━━━━━ Reading text

Google Cloud Storage
Google Cloud Storage is a cloud file storage service by Google
Features
| Feature | Supported |
|---|---|
| Batch Mode | ✅ |
| Deduplication | ℹ️️ |
| Folder Macros | ✅ |
Configuration
Advanced: Implementation Details
This section describes how Jitsu implements various modes and features for Google Cloud Storage.
Batch Mode
Each batch run produces at least one file at GCS bucket with the following name format:
<folder>/<table_name>_<batch_start_time>_<file_number>.<file_format>file_number in case when number of available of events is greater than max batch size (default 10_000) Jitsu splits batch into multiple files. batch_number is a number of file in batch (starting from 1).
Deduplication
Deduplication is happening only in the context of a single batch. Jitsu doesn't guarantee deduplication across batches.
Organizing data into folders
You can use macros in Folder configuration parameter to organize data into folders. Macros are replaced with corresponding values during the batch run.
Supported macros:
| Macro | Description |
|---|---|
[DATE] | Date of the batch run in YYYY-MM-DD format |
[TIMESTAMP] | Batch run time in unix timestamp format |
You can use multiple macros in a single folder path.
For example, events/[DATE]/[TIMESTAMP] will create a folder with the current date and time.
Macros values are based on the batch start time and don't depend on timestamp of the events in the batch. So it is possible that events from different days will be placed into the one date folder.
See Accurate organization of data into folders for an example of how to organize data into folders based on event timestamps.

━━━━━━━━━━
━━━━━ Recorded data

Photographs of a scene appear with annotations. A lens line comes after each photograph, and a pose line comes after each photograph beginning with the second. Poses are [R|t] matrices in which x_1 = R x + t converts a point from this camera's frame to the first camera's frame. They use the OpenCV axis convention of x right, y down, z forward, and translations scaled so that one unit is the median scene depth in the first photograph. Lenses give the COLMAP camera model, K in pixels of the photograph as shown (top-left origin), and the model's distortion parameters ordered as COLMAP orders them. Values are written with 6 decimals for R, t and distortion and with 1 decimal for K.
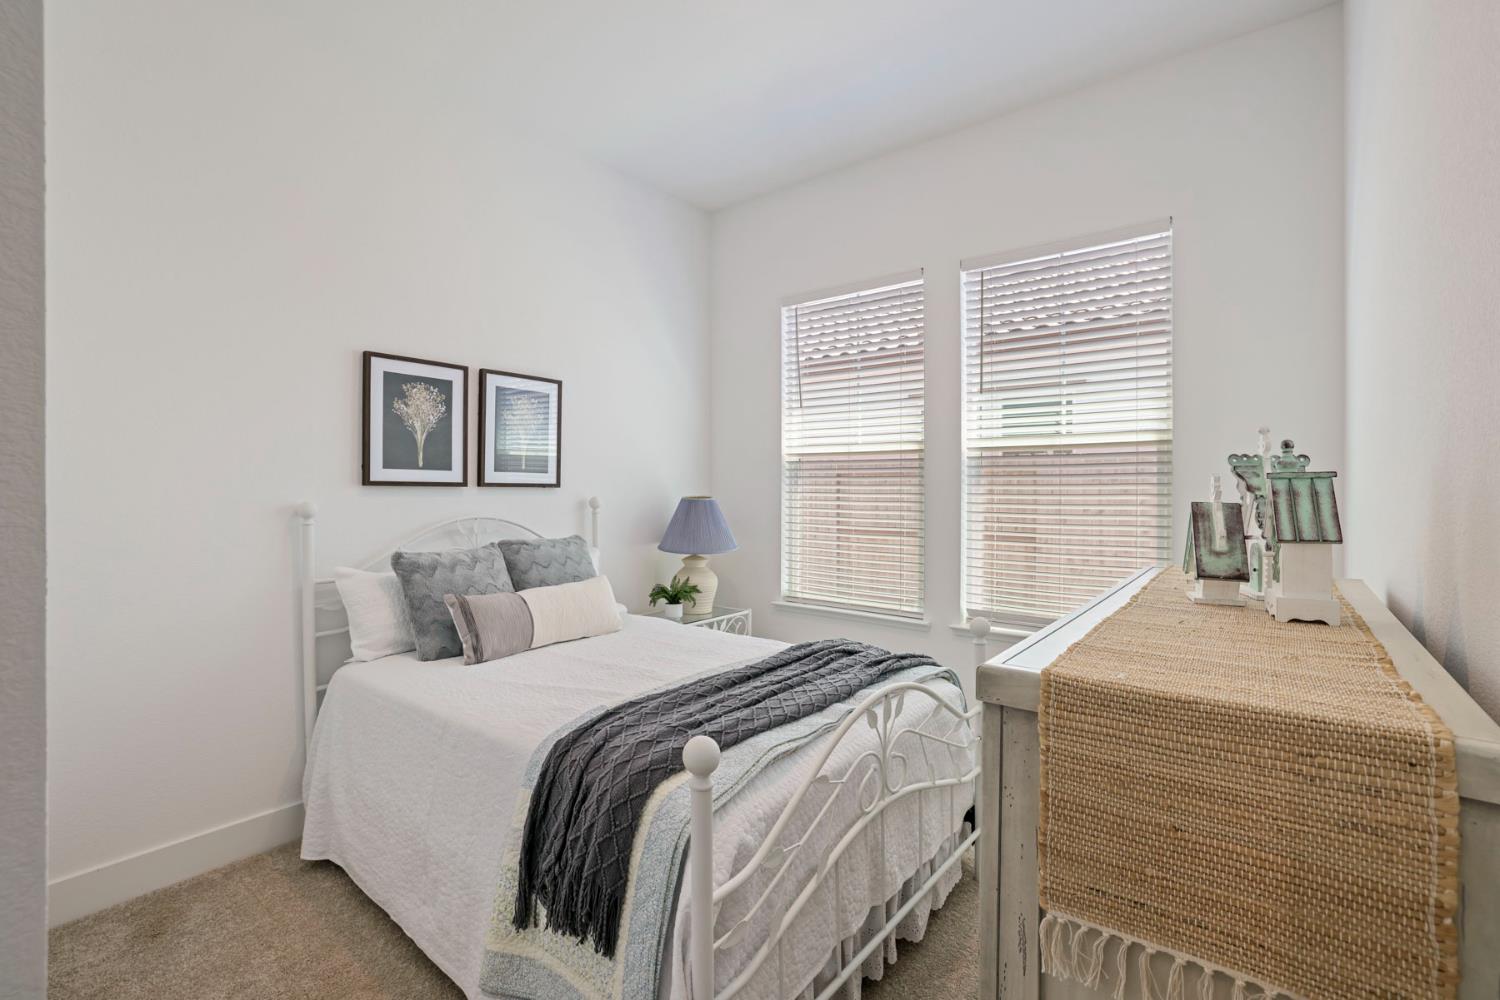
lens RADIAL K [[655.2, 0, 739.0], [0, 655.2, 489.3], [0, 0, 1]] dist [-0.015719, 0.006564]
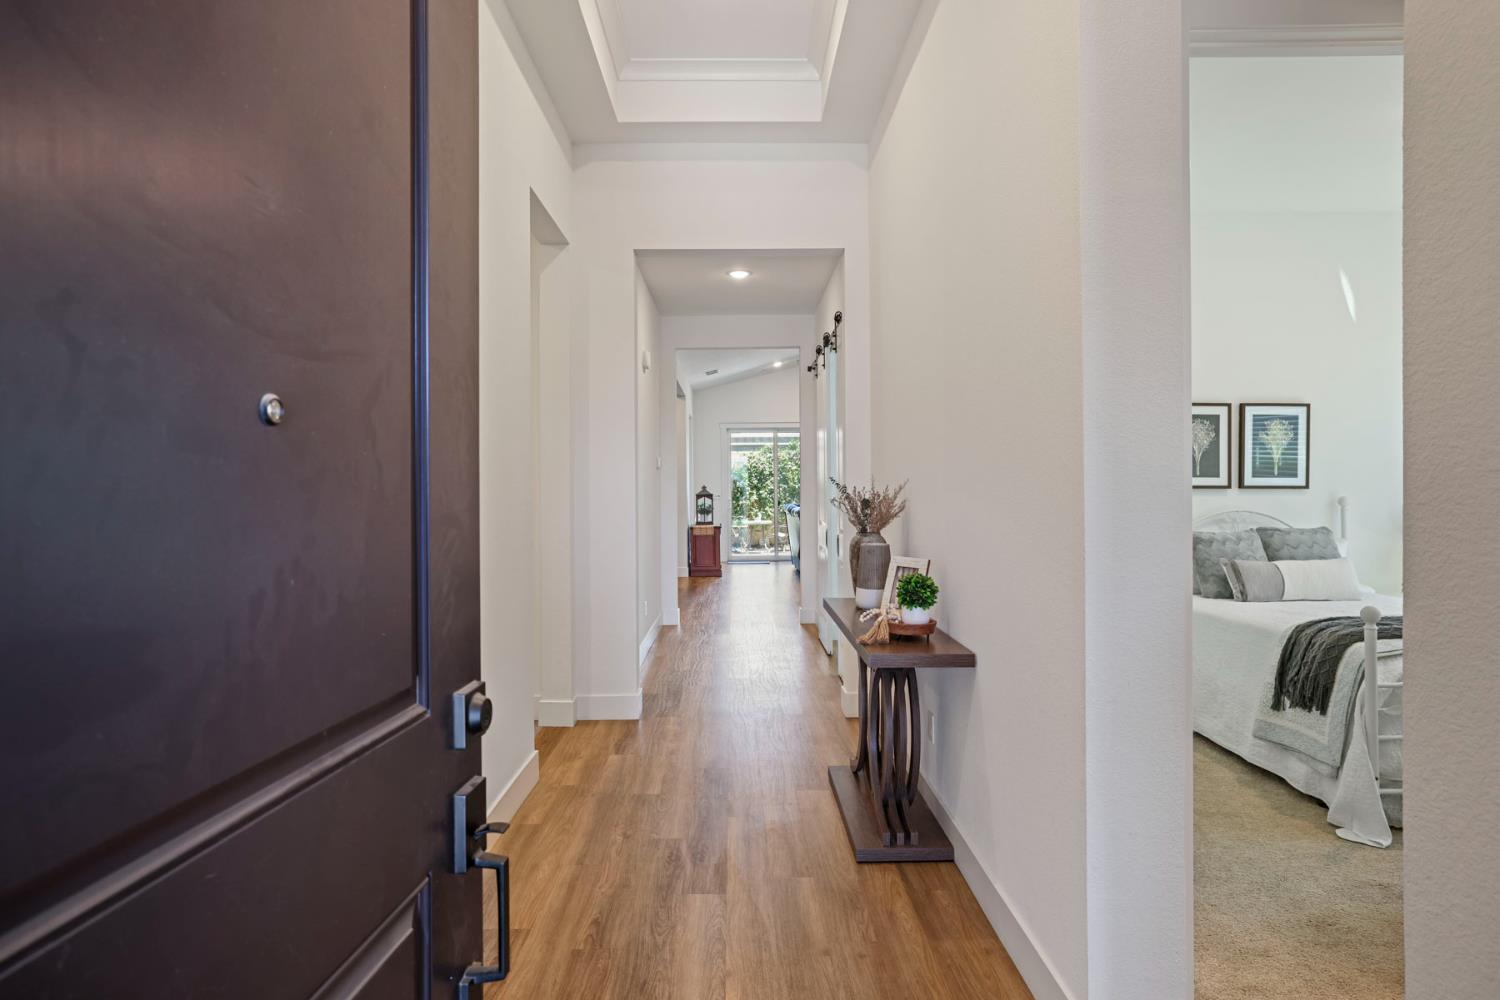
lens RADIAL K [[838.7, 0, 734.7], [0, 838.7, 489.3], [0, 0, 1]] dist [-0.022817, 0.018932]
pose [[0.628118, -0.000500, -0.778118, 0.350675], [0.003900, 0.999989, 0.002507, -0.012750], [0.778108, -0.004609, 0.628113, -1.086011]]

━━━━━━━━━━

(Problem to solve): In the Google Cloud Storage page above, list every angle-bracketed placeholder in the name format for files that a batch run produces.

(Response below): <folder>, <table_name>, <batch_start_time>, <file_number>, <file_format>